Unfortunately I need to reopen this issue since there are several aspects to fix for LEFT_DISTINCT and RIGHT_DISTINCT @pp86

@akaitoua

You can use the following query for testing: PROM = SELECT(annotation_type == "promoter") HG19_BED_ANNOTATION; TSS = SELECT(annotation_type == "TSS") HG19_BED_ANNOTATION; PROM_TSS = JOIN(DL(0); output: LEFT) PROM TSS; MATERIALIZE PROM_TSS INTO PROM_TSS; TSS_PROM = JOIN(DL(0); output: RIGHT) PROM TSS; MATERIALIZE TSS_PROM INTO TSS_PROM;

PROM_TSSd = JOIN(DL(0); output: LEFT_DISTINCT) PROM TSS; MATERIALIZE PROM_TSSd INTO PROM_TSSd; TSS_PROMd = JOIN(DL(0); output: RIGHT_DISTINCT) PROM TSS; MATERIALIZE TSS_PROMd INTO TSS_PROMd;

PROM_TSSboth = JOIN(DL(0); output: BOTH) PROM TSS; MATERIALIZE PROM_TSSboth INTO PROM_TSSboth;

akaitoua commented 7 years ago

@marcomass, I added the functionality to consider left metadata when left_distinct is selected and for the right_distinct we leave the right one.

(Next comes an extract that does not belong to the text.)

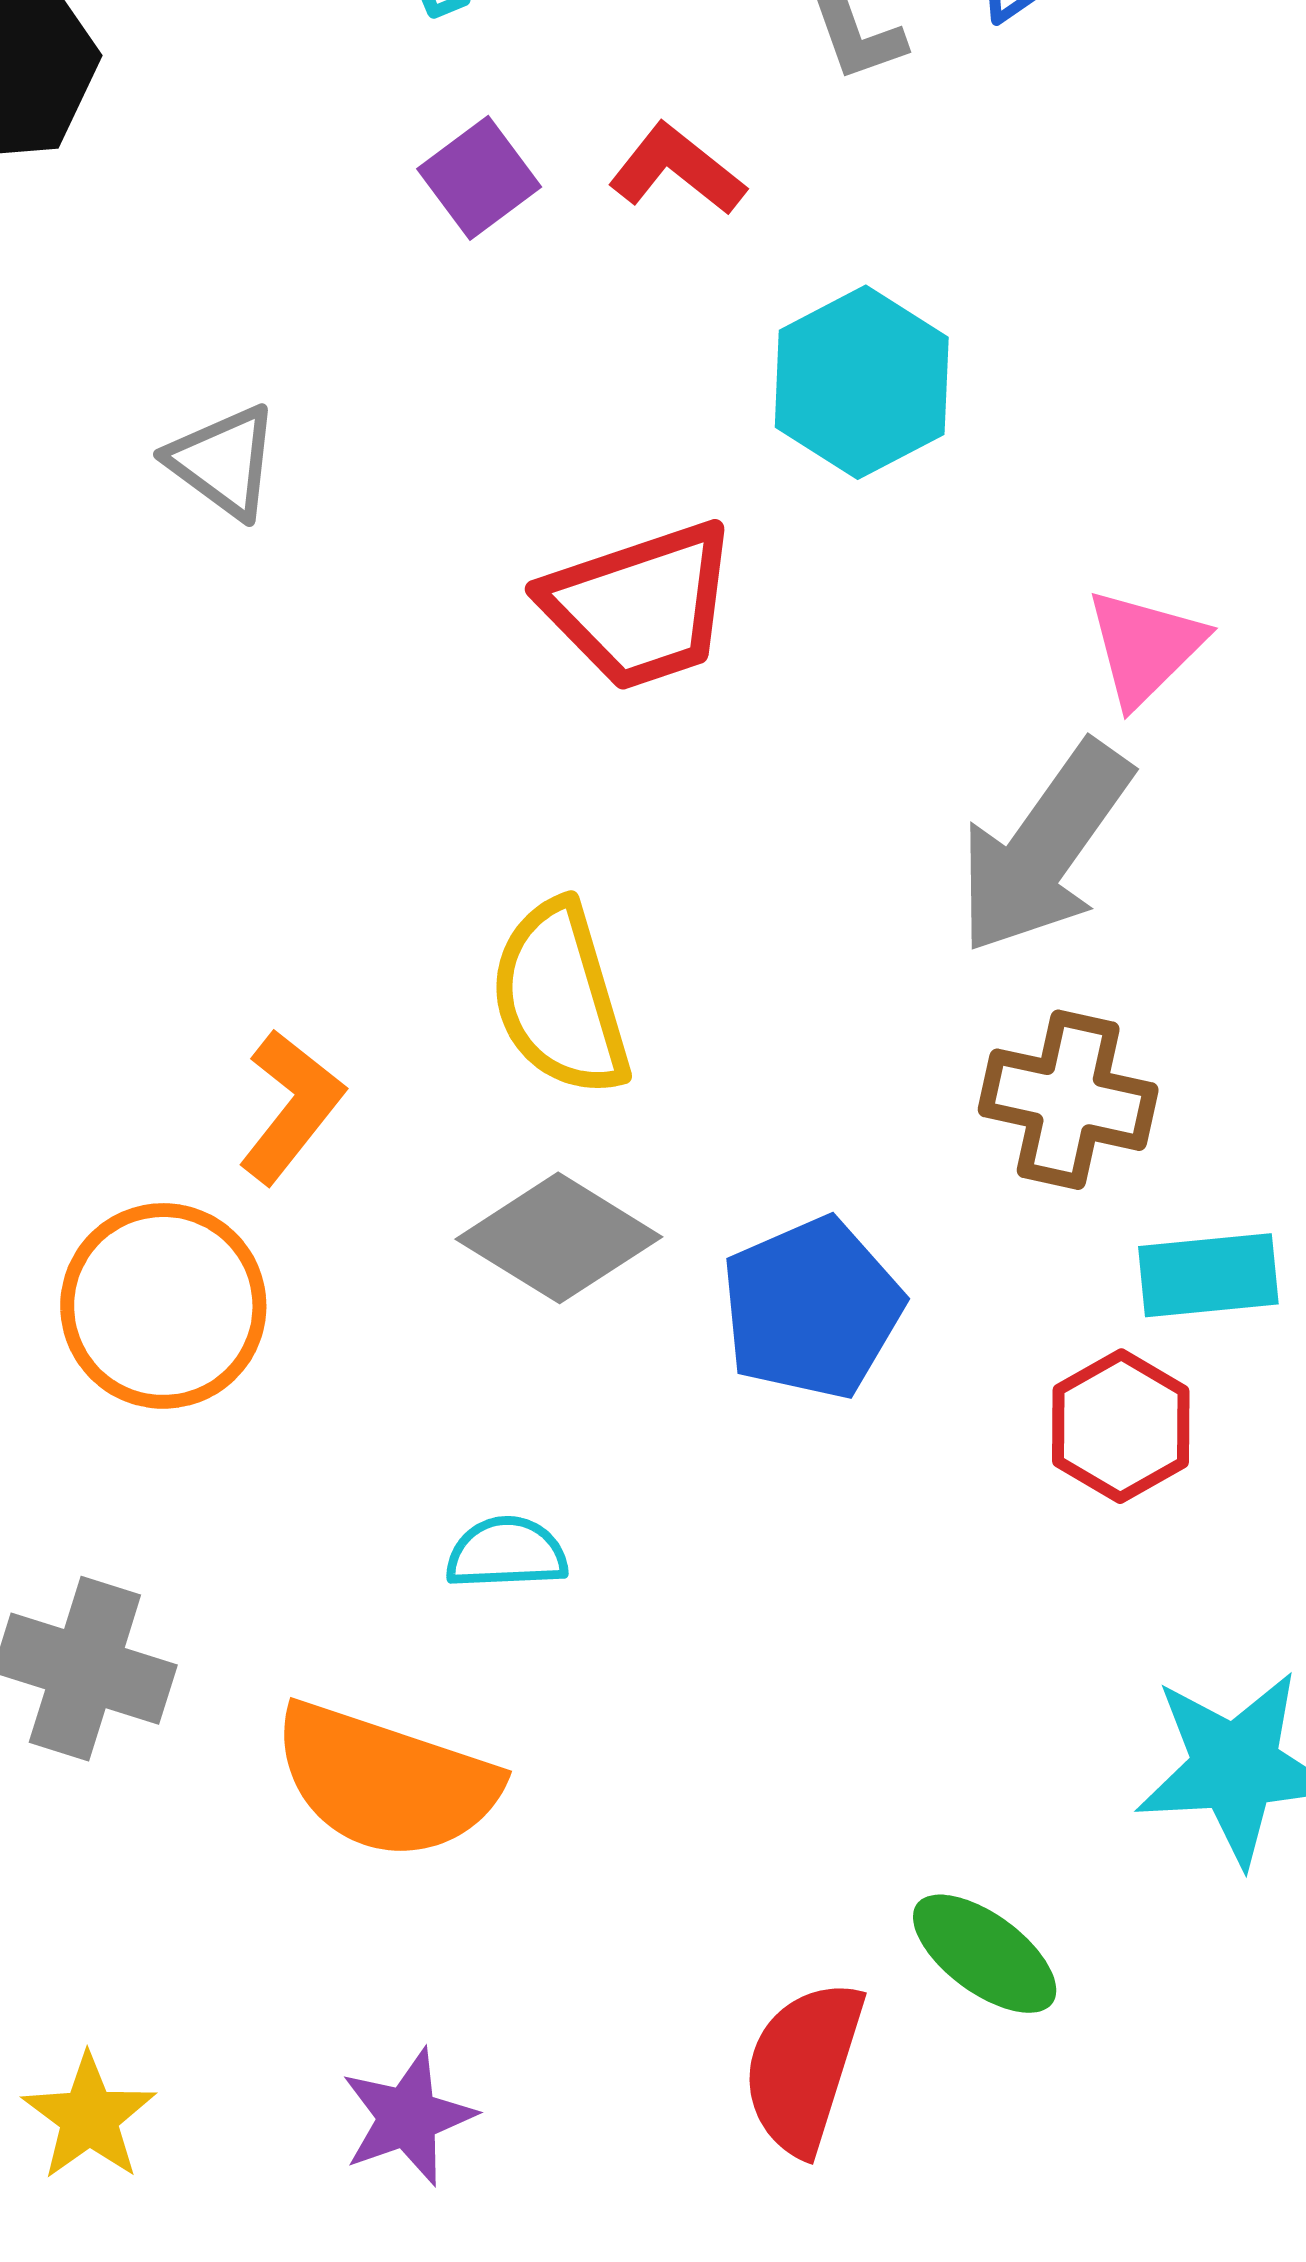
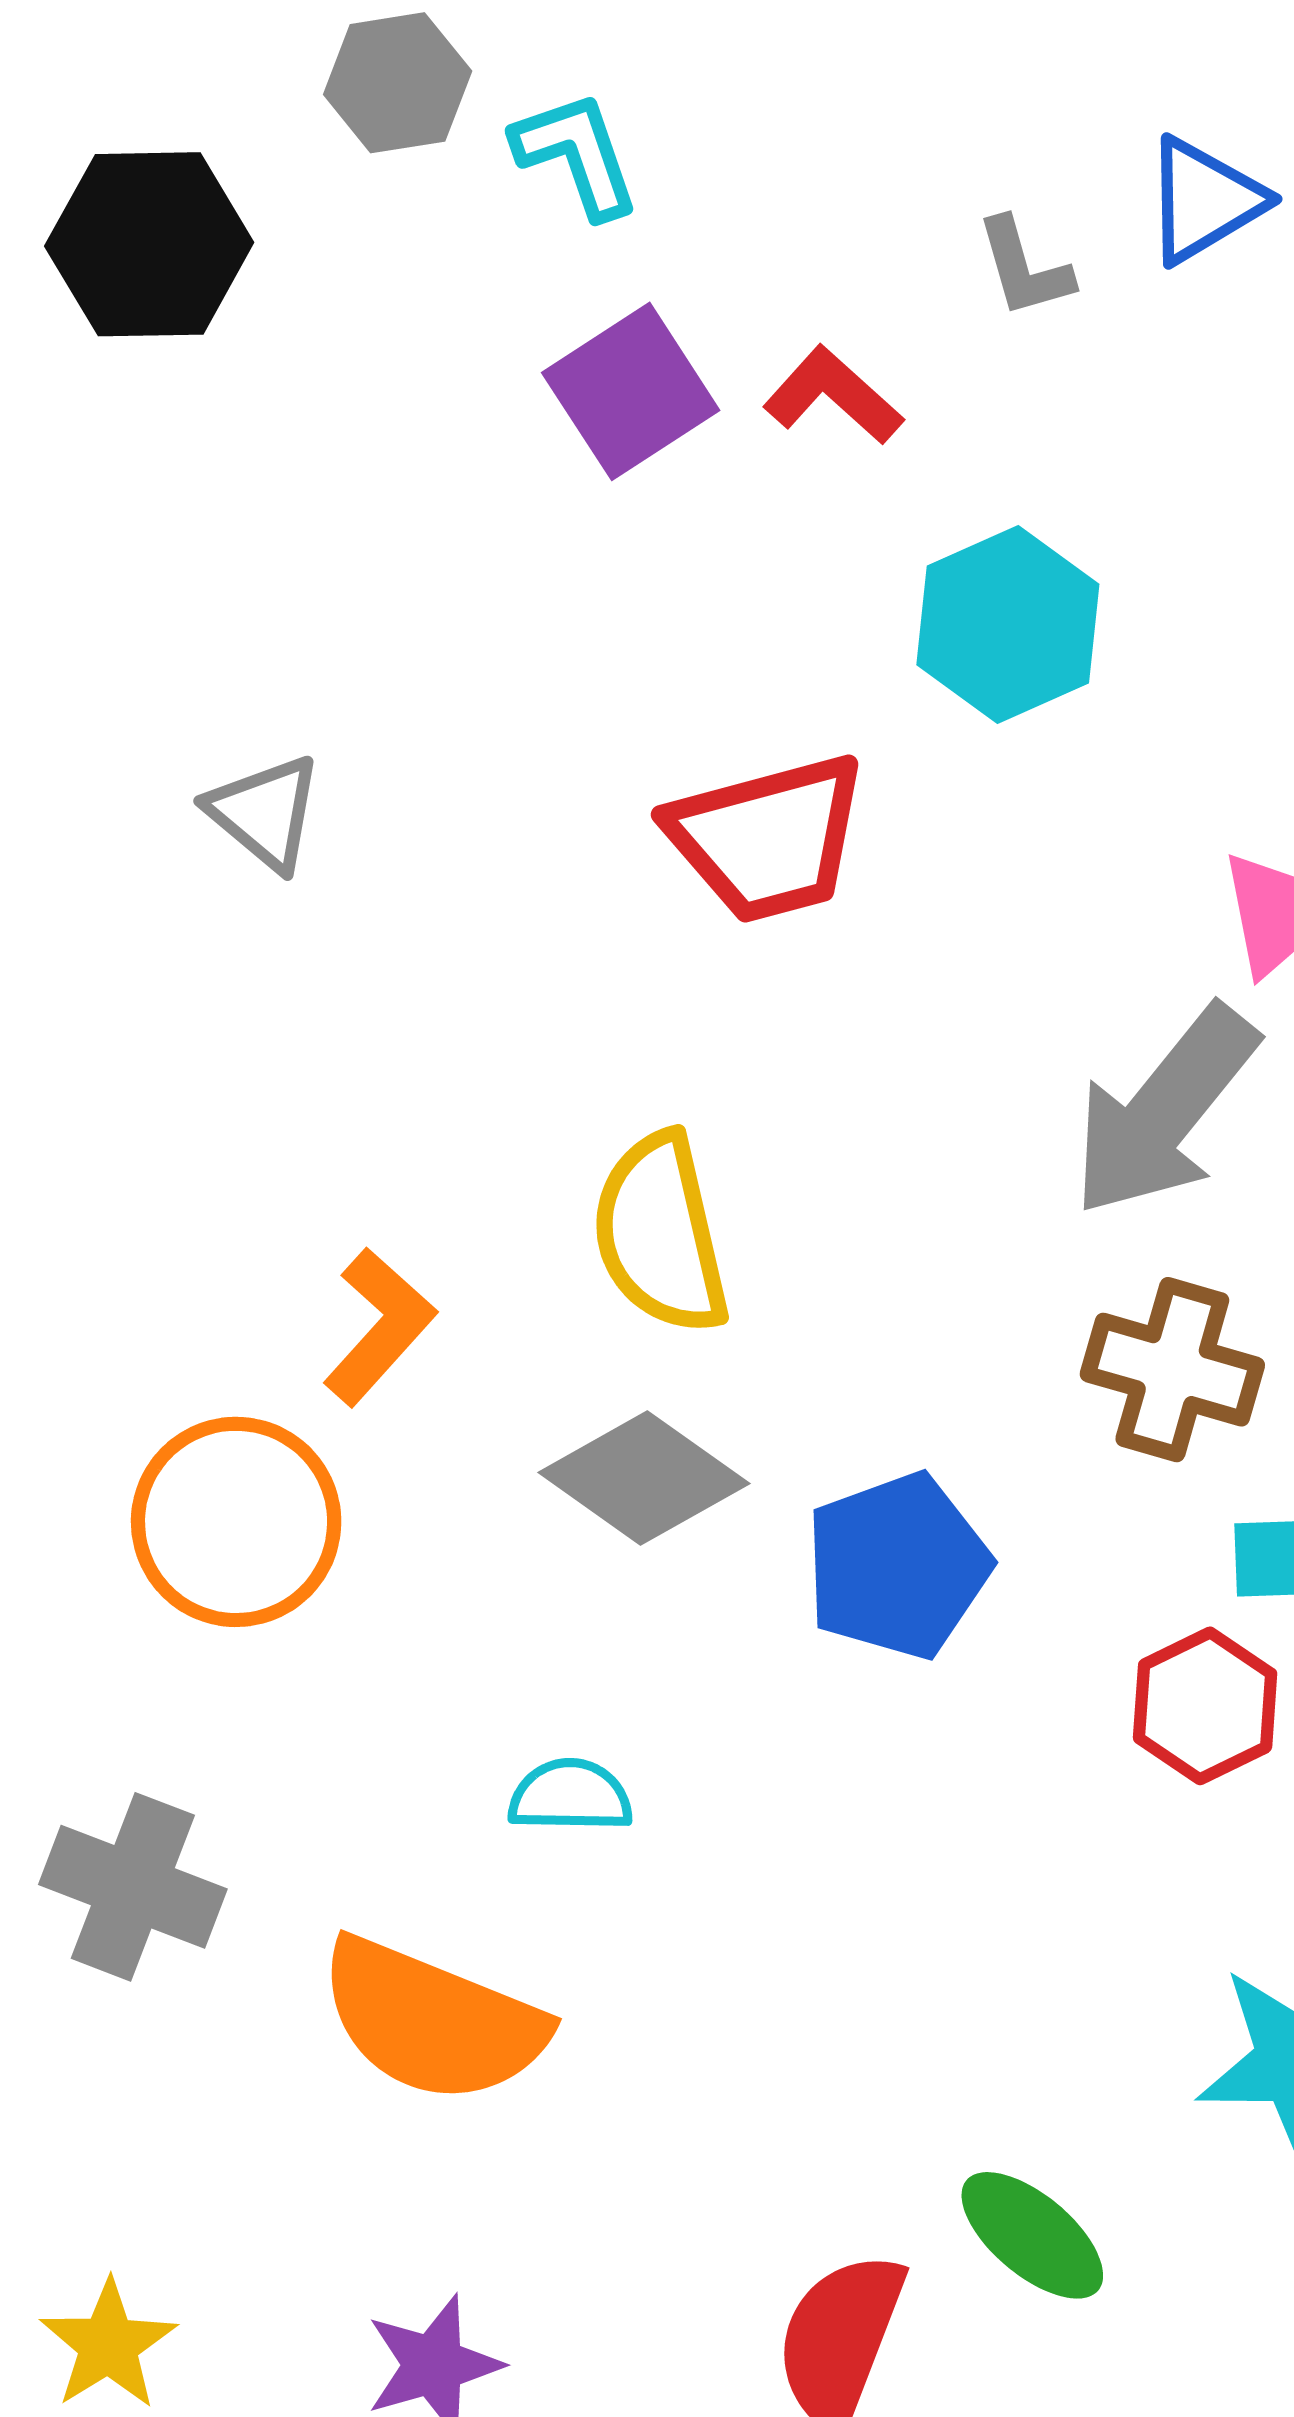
purple square: (479, 178) -> (631, 391), size x1.4
gray triangle: (223, 462) -> (265, 813), moved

marcomass commented 7 years ago

@akaitoua Please also remove prefixes from output metadata in case of RIGHT_DISTINCT and LEFT_DISTINCT (output metadata should be equal to the ones of the RIGHT/LEFT input dataset sample, without prefixes)

@pp86 Please fix output schema in case of LEFT/RIGHT_DISTINCT or BOTH output option, as specified in the above comment

akaitoua commented 7 years ago

removed prefixes from output metadata in case of RIGHT_DISTINCT and LEFT_DISTINCT

pp86 commented 7 years ago

@marcomass @akaitoua

With the BOTH, in which position are the right dataset coordinate copied? prepended or appended? Is the chr copied as well?

akaitoua commented 7 years ago

@pp86 RefArray ++ Array[GValue](expChrom, expStart, expStop, expStrand) ++ expArray This is the new schema of the values.